Quote the lines below word for word, leaving out the pictures.

═══ GIVEN RECORDS

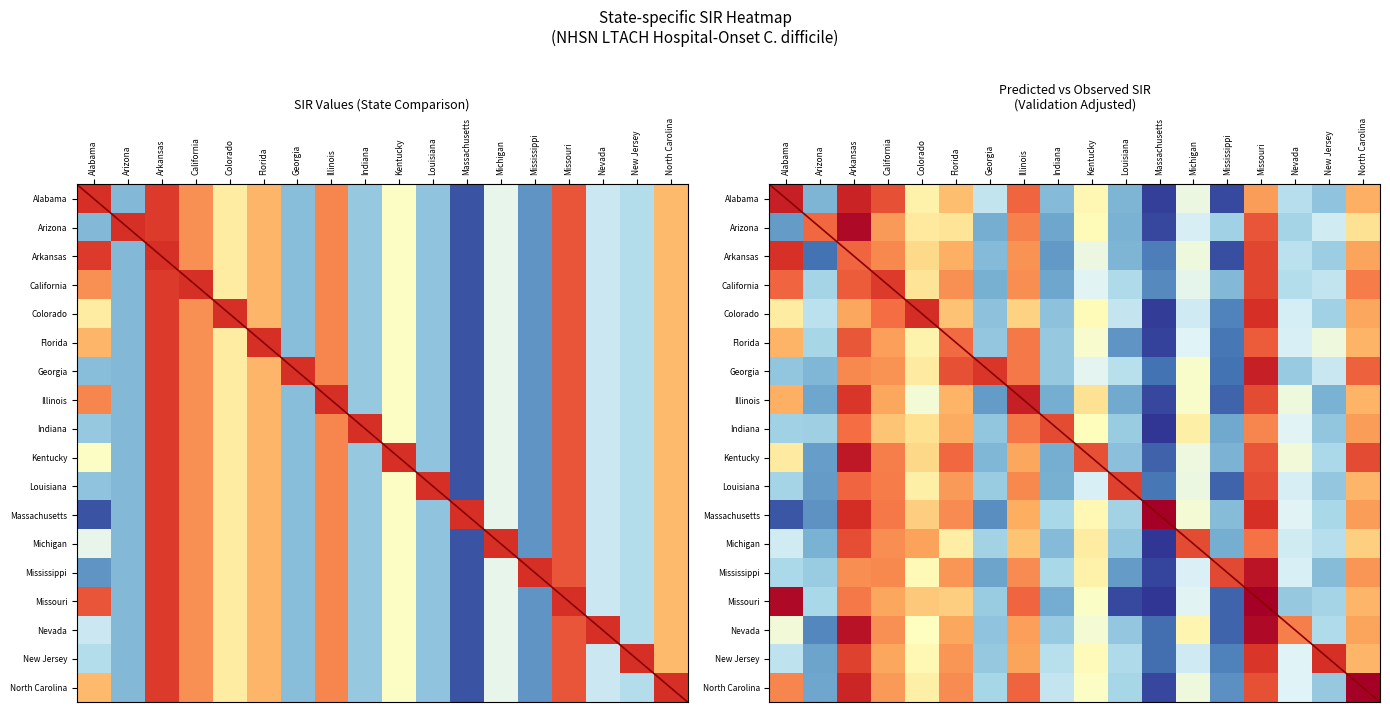

What value does the Arkansas series have at Georgia?

0.2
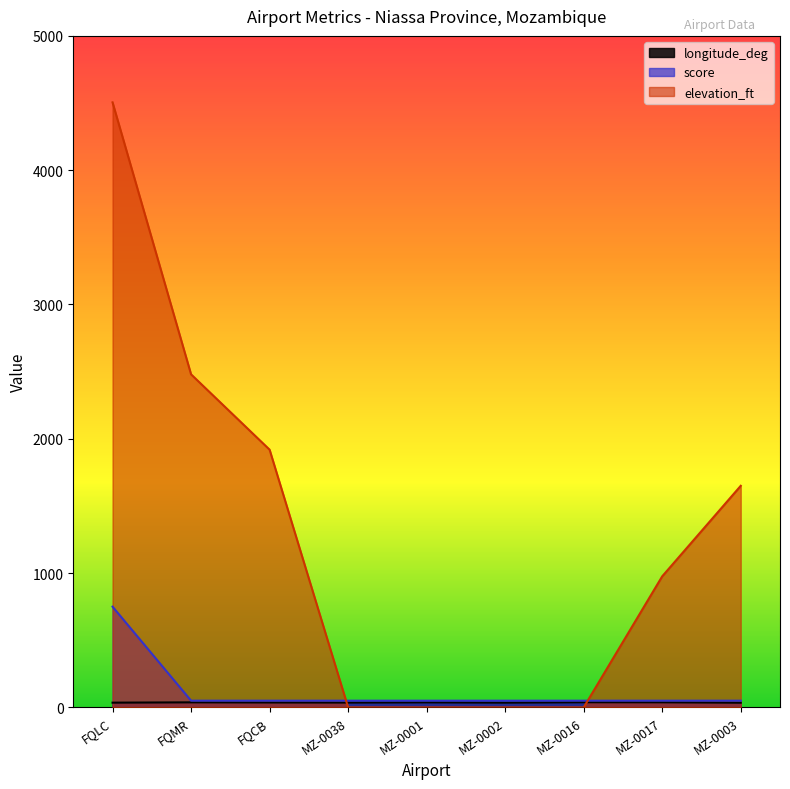

Where does the longitude_deg series first go above 36?

FQMR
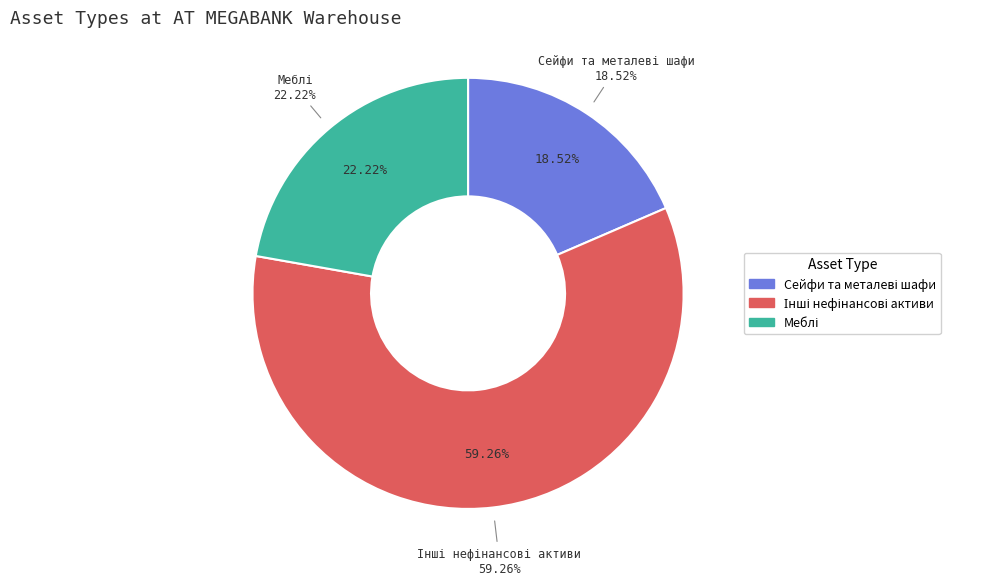

How many slices are in this pie chart?

3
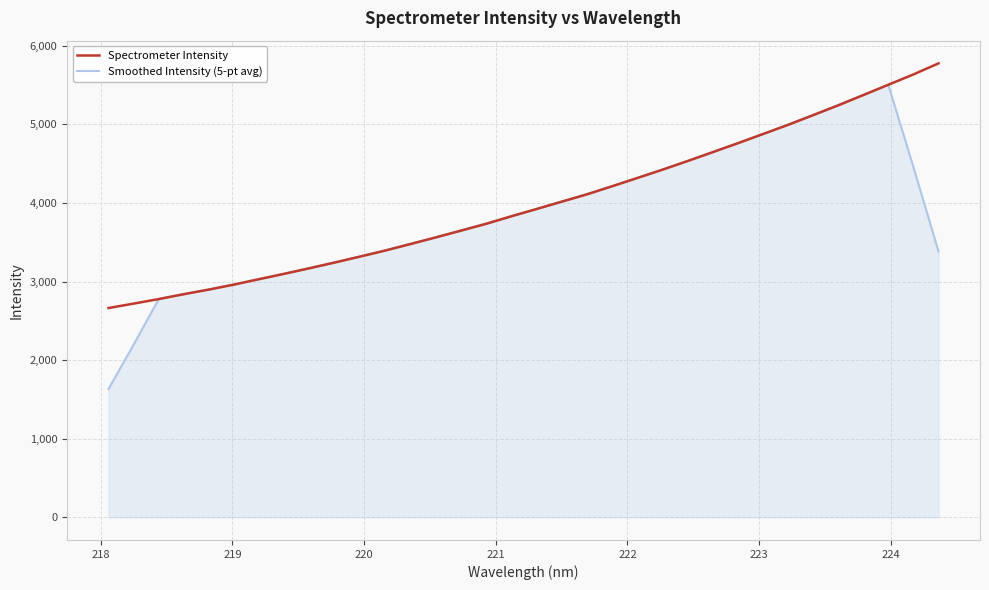

What is the sum of all Spectrometer Intensity values?

135817.8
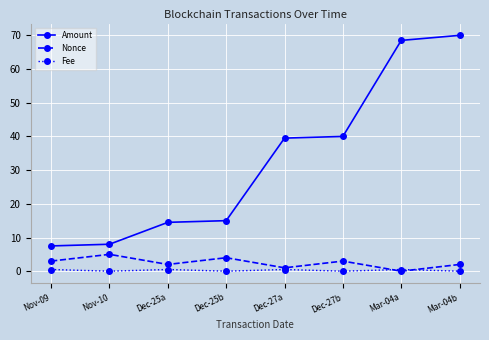

Rank the series by their maximum value, from highest to lowest.

Amount, Nonce, Fee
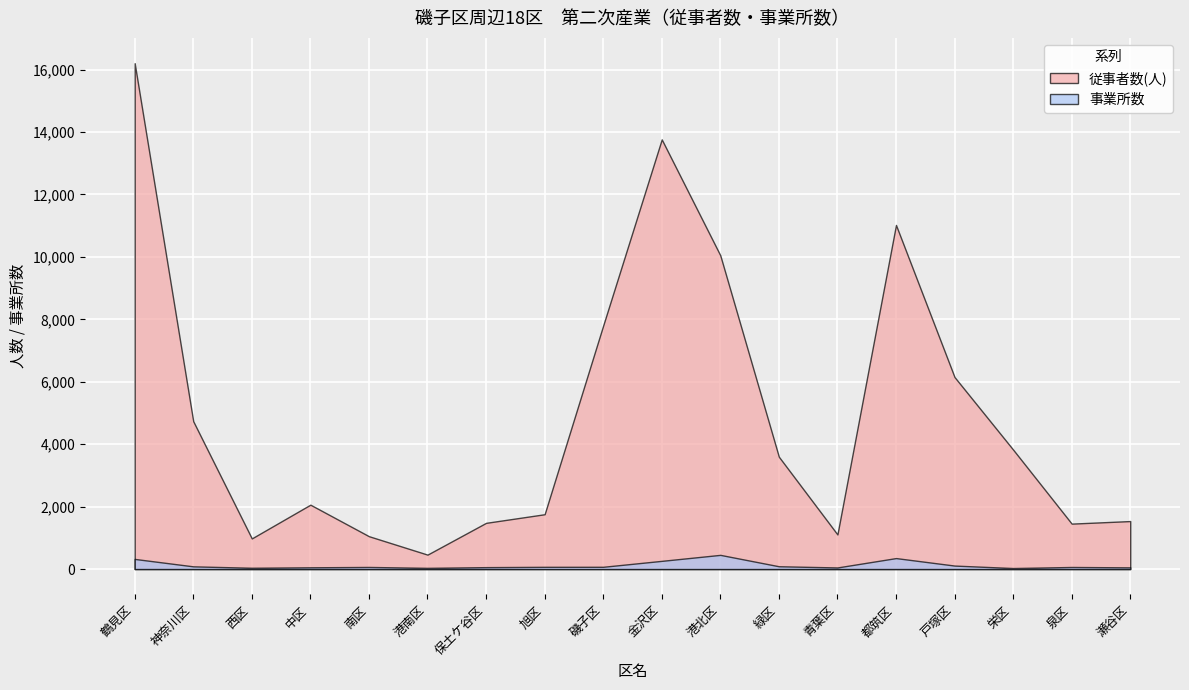

How many interior local valleys does the 事業所数 series have?

4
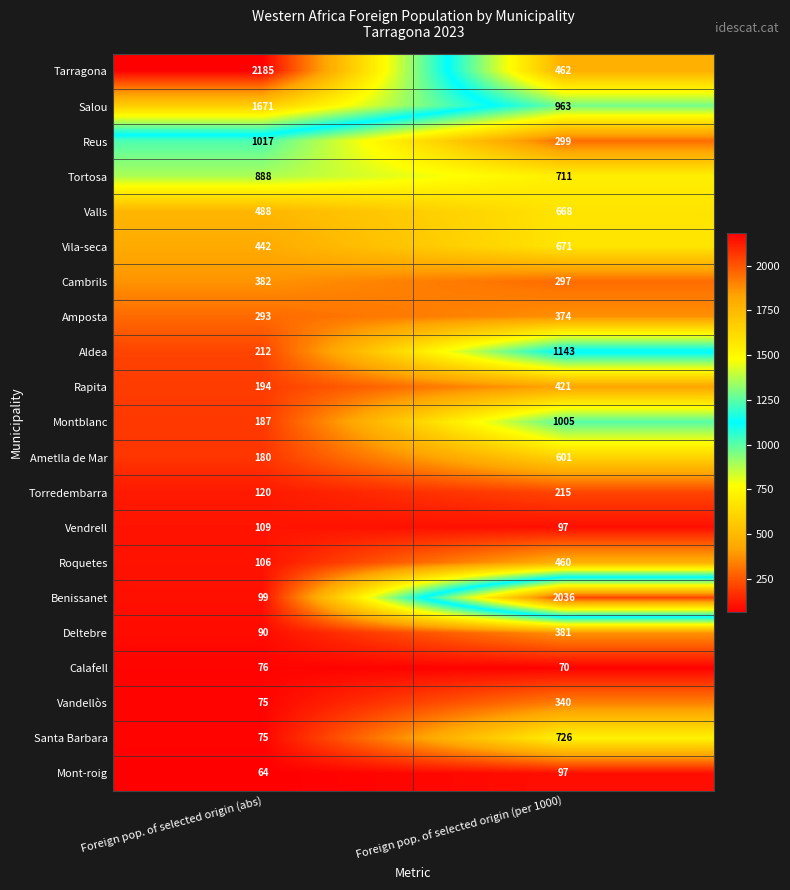

What is the total value across all series at Foreign pop. of selected origin (per 1000)?

12037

══════

▶ SOLVED PROBLEM:
What value does the Arkansas series have at Georgia?

0.2

Where does the longitude_deg series first go above 36?

FQMR

How many slices are in this pie chart?

3

What is the sum of all Spectrometer Intensity values?

135817.8

Rank the series by their maximum value, from highest to lowest.

Amount, Nonce, Fee

How many interior local valleys does the 事業所数 series have?

4

What is the total value across all series at Foreign pop. of selected origin (per 1000)?

12037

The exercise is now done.